**JOB**
Quote, word for word, the part of the records that opens with the line containing "What is the" and continues through the end of the records, with both ends included.

**EXCERPTED DATA**
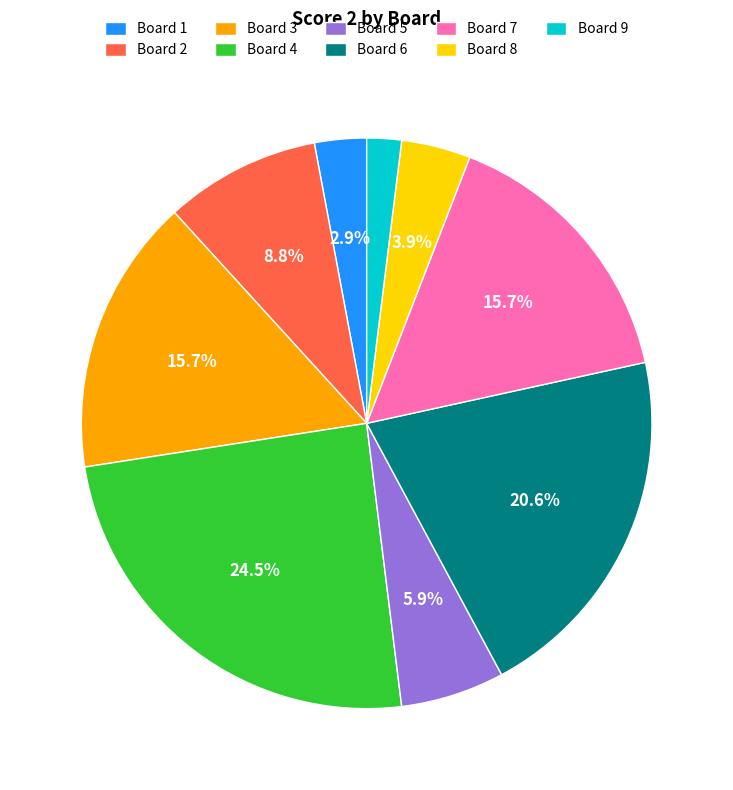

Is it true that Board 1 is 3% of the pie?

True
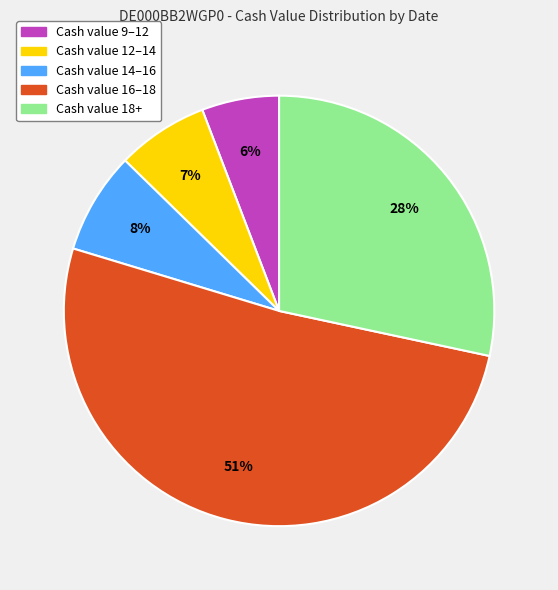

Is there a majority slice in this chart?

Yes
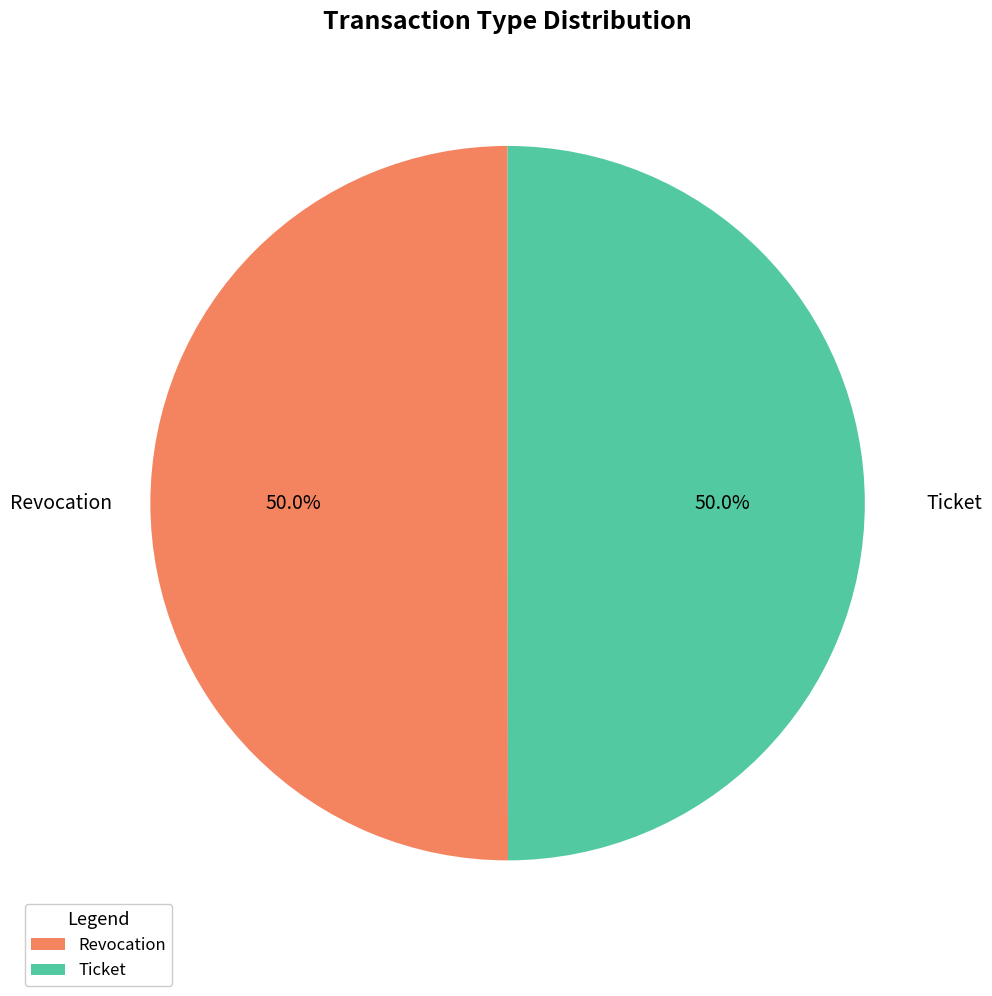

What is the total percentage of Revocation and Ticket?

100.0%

**ANSWER SECTION**
What is the total percentage of Revocation and Ticket?

100.0%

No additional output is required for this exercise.